The funds will also support efforts to enable the platform to support multi-center collaborations and to develop functionality for performing interactive reviews, Serang added. Currently, the interactive review process and tools are going through pilot testing. With the new funds, “one of the things that we are going to be investing in is taking that interactive review out of a research phase and making it a very real part of the review process,” he said.

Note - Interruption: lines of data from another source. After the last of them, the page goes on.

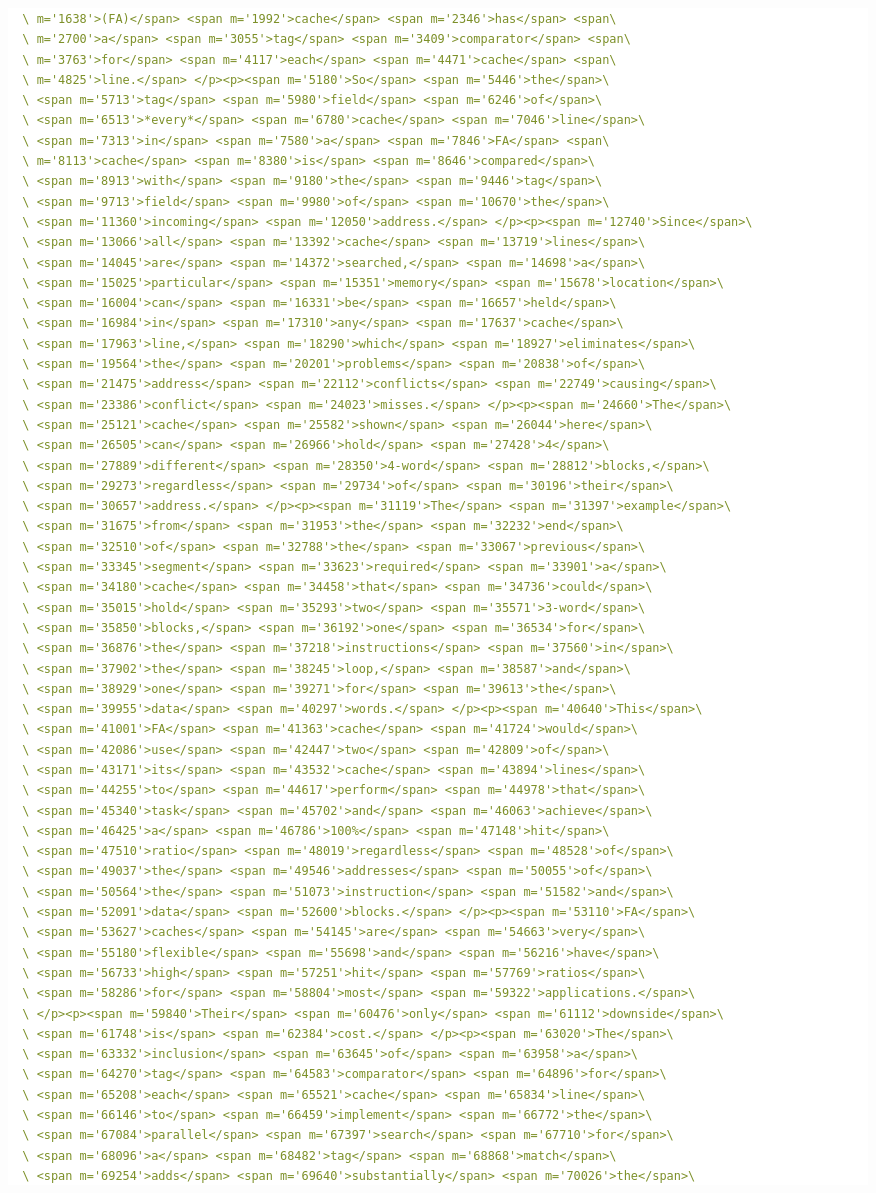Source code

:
 ```yaml
  \ m='1638'>(FA)</span> <span m='1992'>cache</span> <span m='2346'>has</span> <span\
  \ m='2700'>a</span> <span m='3055'>tag</span> <span m='3409'>comparator</span> <span\
  \ m='3763'>for</span> <span m='4117'>each</span> <span m='4471'>cache</span> <span\
  \ m='4825'>line.</span> </p><p><span m='5180'>So</span> <span m='5446'>the</span>\
  \ <span m='5713'>tag</span> <span m='5980'>field</span> <span m='6246'>of</span>\
  \ <span m='6513'>*every*</span> <span m='6780'>cache</span> <span m='7046'>line</span>\
  \ <span m='7313'>in</span> <span m='7580'>a</span> <span m='7846'>FA</span> <span\
  \ m='8113'>cache</span> <span m='8380'>is</span> <span m='8646'>compared</span>\
  \ <span m='8913'>with</span> <span m='9180'>the</span> <span m='9446'>tag</span>\
  \ <span m='9713'>field</span> <span m='9980'>of</span> <span m='10670'>the</span>\
  \ <span m='11360'>incoming</span> <span m='12050'>address.</span> </p><p><span m='12740'>Since</span>\
  \ <span m='13066'>all</span> <span m='13392'>cache</span> <span m='13719'>lines</span>\
  \ <span m='14045'>are</span> <span m='14372'>searched,</span> <span m='14698'>a</span>\
  \ <span m='15025'>particular</span> <span m='15351'>memory</span> <span m='15678'>location</span>\
  \ <span m='16004'>can</span> <span m='16331'>be</span> <span m='16657'>held</span>\
  \ <span m='16984'>in</span> <span m='17310'>any</span> <span m='17637'>cache</span>\
  \ <span m='17963'>line,</span> <span m='18290'>which</span> <span m='18927'>eliminates</span>\
  \ <span m='19564'>the</span> <span m='20201'>problems</span> <span m='20838'>of</span>\
  \ <span m='21475'>address</span> <span m='22112'>conflicts</span> <span m='22749'>causing</span>\
  \ <span m='23386'>conflict</span> <span m='24023'>misses.</span> </p><p><span m='24660'>The</span>\
  \ <span m='25121'>cache</span> <span m='25582'>shown</span> <span m='26044'>here</span>\
  \ <span m='26505'>can</span> <span m='26966'>hold</span> <span m='27428'>4</span>\
  \ <span m='27889'>different</span> <span m='28350'>4-word</span> <span m='28812'>blocks,</span>\
  \ <span m='29273'>regardless</span> <span m='29734'>of</span> <span m='30196'>their</span>\
  \ <span m='30657'>address.</span> </p><p><span m='31119'>The</span> <span m='31397'>example</span>\
  \ <span m='31675'>from</span> <span m='31953'>the</span> <span m='32232'>end</span>\
  \ <span m='32510'>of</span> <span m='32788'>the</span> <span m='33067'>previous</span>\
  \ <span m='33345'>segment</span> <span m='33623'>required</span> <span m='33901'>a</span>\
  \ <span m='34180'>cache</span> <span m='34458'>that</span> <span m='34736'>could</span>\
  \ <span m='35015'>hold</span> <span m='35293'>two</span> <span m='35571'>3-word</span>\
  \ <span m='35850'>blocks,</span> <span m='36192'>one</span> <span m='36534'>for</span>\
  \ <span m='36876'>the</span> <span m='37218'>instructions</span> <span m='37560'>in</span>\
  \ <span m='37902'>the</span> <span m='38245'>loop,</span> <span m='38587'>and</span>\
  \ <span m='38929'>one</span> <span m='39271'>for</span> <span m='39613'>the</span>\
  \ <span m='39955'>data</span> <span m='40297'>words.</span> </p><p><span m='40640'>This</span>\
  \ <span m='41001'>FA</span> <span m='41363'>cache</span> <span m='41724'>would</span>\
  \ <span m='42086'>use</span> <span m='42447'>two</span> <span m='42809'>of</span>\
  \ <span m='43171'>its</span> <span m='43532'>cache</span> <span m='43894'>lines</span>\
  \ <span m='44255'>to</span> <span m='44617'>perform</span> <span m='44978'>that</span>\
  \ <span m='45340'>task</span> <span m='45702'>and</span> <span m='46063'>achieve</span>\
  \ <span m='46425'>a</span> <span m='46786'>100%</span> <span m='47148'>hit</span>\
  \ <span m='47510'>ratio</span> <span m='48019'>regardless</span> <span m='48528'>of</span>\
  \ <span m='49037'>the</span> <span m='49546'>addresses</span> <span m='50055'>of</span>\
  \ <span m='50564'>the</span> <span m='51073'>instruction</span> <span m='51582'>and</span>\
  \ <span m='52091'>data</span> <span m='52600'>blocks.</span> </p><p><span m='53110'>FA</span>\
  \ <span m='53627'>caches</span> <span m='54145'>are</span> <span m='54663'>very</span>\
  \ <span m='55180'>flexible</span> <span m='55698'>and</span> <span m='56216'>have</span>\
  \ <span m='56733'>high</span> <span m='57251'>hit</span> <span m='57769'>ratios</span>\
  \ <span m='58286'>for</span> <span m='58804'>most</span> <span m='59322'>applications.</span>\
  \ </p><p><span m='59840'>Their</span> <span m='60476'>only</span> <span m='61112'>downside</span>\
  \ <span m='61748'>is</span> <span m='62384'>cost.</span> </p><p><span m='63020'>The</span>\
  \ <span m='63332'>inclusion</span> <span m='63645'>of</span> <span m='63958'>a</span>\
  \ <span m='64270'>tag</span> <span m='64583'>comparator</span> <span m='64896'>for</span>\
  \ <span m='65208'>each</span> <span m='65521'>cache</span> <span m='65834'>line</span>\
  \ <span m='66146'>to</span> <span m='66459'>implement</span> <span m='66772'>the</span>\
  \ <span m='67084'>parallel</span> <span m='67397'>search</span> <span m='67710'>for</span>\
  \ <span m='68096'>a</span> <span m='68482'>tag</span> <span m='68868'>match</span>\
  \ <span m='69254'>adds</span> <span m='69640'>substantially</span> <span m='70026'>the</span>\
```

As part of this process, the company is building out tools to help reviewers more easily and quickly assess analysis pipelines. The company is also making improvements to the platform to refine the user experience. “What we are trying to do is provide tools for the reviewers so that they don’t have to be bioinformaticians and programmers but they can actually use these tools, for instance doing a variant comparison,” Serang explained. “A reviewer should be able to take two VCF files and put them into a variant comparator and assess whether the sponsor’s pipeline performs suitably well compared to the industry standard. That’s something a reviewer should be able to do without bioinformatics support.”
PrecisionFDA’s developers also said that the platform has enabled significant advances in regulatory science for next-generation sequencing-based drugs and devices. Serang pointed to the results of the 2016 PrecisionFDA Truth Challenge, which highlighted the accuracy and performance of analytic pipelines developed by companies Sentieon and Verily Life Sciences, among others. “Over the past five years, PrecisionFDA has played an integral role in precision medicine and has quickly emerged as the gold standard resource for germline variant comparison,” Serang said in an email. The platform “provides a secure environment for FDA reviewers to efficiently evaluate sponsor submissions that incorporate germline variant calling informatics.”
Working on the PrecisionFDA platform has helped grow DNAnexus’ business and platform in a number of ways, according to Daly and Serang. For one thing, the company has been through the Federal Risk and Authorization Management Program authorization process, which is designed to ensure effective repeatable cloud services for use by the government. “That required in some ways a fundamental re-architecting of our platform because of the security and compliance characteristics,” Daly said.
The partnership has also provided DNAnexus with “deep insights into the FDA’s objectives for regulating bioinformatics in drugs and devices,” Serang noted, and that is “a very interesting spot for DNAnexus to be in because it gives us a unique view into the world of regulation and discovery.”
This is important because the company has clients working on drug development, target discovery, and biomarker discovery projects. Last year, DNAnexus closed a $68 million Series F venture funding round that it said would support efforts to deploy DNAnexus Apollo, its cloud-based platform, for multi-omics and clinical data science exploration, analysis, and discovery. According to the company, the platform is intended to help pharmaceutical research and development teams quickly test hypotheses and learn more about mechanisms of action, biomarkers, and targets.
The company also has agreements with a number of healthcare networks and academic medical centers. This includes a partnership with Sutter Health network and the University of Pittsburgh Medical Center focused on multiple sclerosis research. That study is expected to analyze de-identified clinical and genomic data from more than 3,000 patients. DNAnexus’ infrastructure also supports the St. Jude Cloud, a public repository of over 5,000 anonymized whole-genome sequences, 5,000 whole-exome sequences, and 1,200 transcriptomes from pediatric cancer patients.